Materialize Documentation
Join the Community github/materialize

How to use dbt to manage Materialize

NOTE: The dbt-materialize adapter can only be used with dbt Core. We are working with the dbt community to bring native Materialize support to dbt Cloud!

dbt has become the standard for data transformation (“the T in ELT”). It combines the accessibility of SQL with software engineering best practices, allowing you to not only build reliable data pipelines, but also document, test and version-control them.

In this guide, we’ll cover how to use dbt and Materialize to transform streaming data in real time — from model building to continuous testing.

Setup

Minimum requirements: dbt v0.18.1+

Setting up a dbt project with Materialize is similar to setting it up with any other database that requires a non-native adapter. To get up and running, you need to:

  1. Install the dbt-materialize plugin (optionally using a virtual environment):

    python3 -m venv dbt-venv         # create the virtual environment
    source dbt-venv/bin/activate     # activate the virtual environment
    pip install dbt-materialize      # install the adapter
    

    The installation will include dbt-core and the dbt-postgres dependency. To check that the plugin was successfully installed, run:

    dbt --version
    

    materialize should be listed under “Plugins”. If this is not the case, double-check that the virtual environment is activated!

  2. To get started, make sure you have a Materialize account.

Create and configure a dbt project

A dbt project is a directory that contains all dbt needs to run and keep track of your transformations.
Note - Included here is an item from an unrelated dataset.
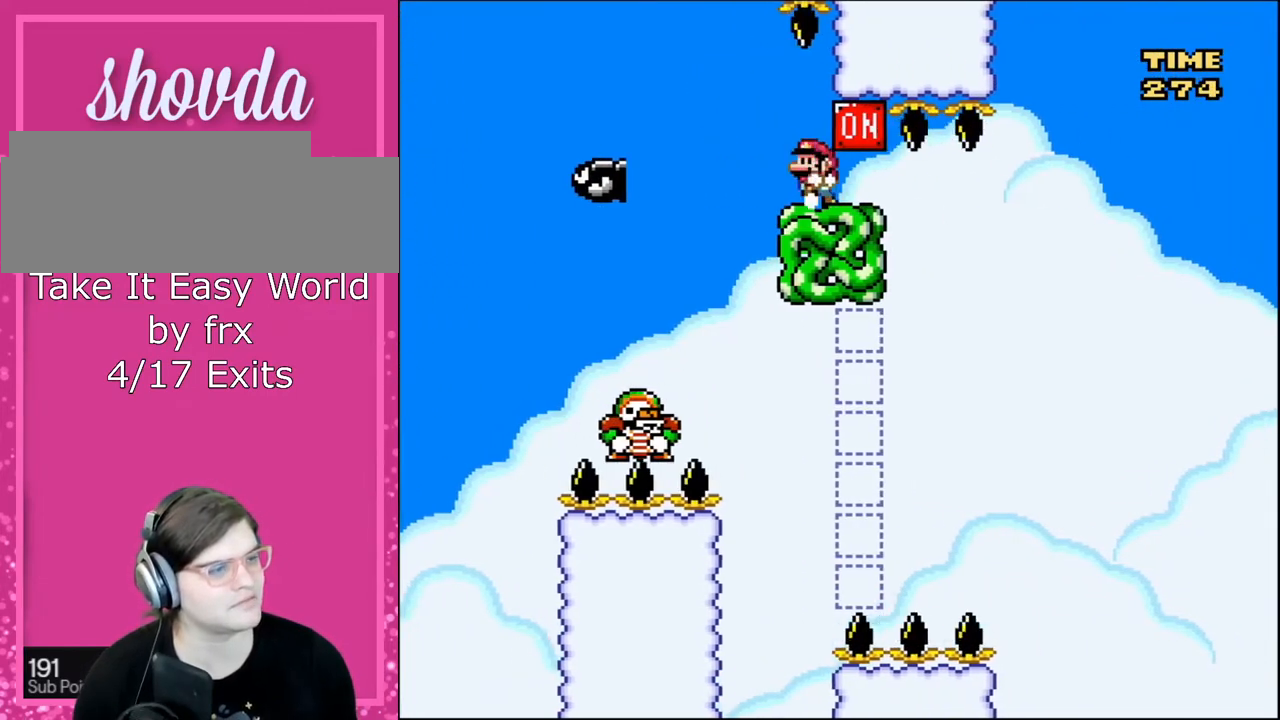
Gameplay with a controller (Nintendo layout); each line is a JSON object with the inputs held at the frame after it. "events" lists button and stick changes between this image and that frame as [ms after this image, input, new state], when the widget could be followed in between. Not read: L3 R3.
{"buttons": ["Y"], "events": [[100, "DPAD_LEFT", "up"], [133, "DPAD_RIGHT", "down"], [266, "DPAD_RIGHT", "up"]]}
At a minimum, it must have a project file (dbt_project.yml) and at least one model (.sql).

To create a new project, run:

dbt init <project_name>

This command will bootstrap a starter project with default configurations and create a profiles.yml file, if it doesn’t exist.

Connect to Materialize

dbt manages all your connection configurations (or, profiles) in a file called profiles.yml. By default, this file is located under ~/.dbt/.

  1. Locate the profiles.yml file in your machine:

    dbt debug --config-dir
    

    Note: If you started from an existing project but it’s your first time setting up dbt, it’s possible that this file doesn’t exist yet. You can manually create it in the suggested location.

  2. Open profiles.yml and adapt it to connect to your Materialize instance using the reference profile configuration.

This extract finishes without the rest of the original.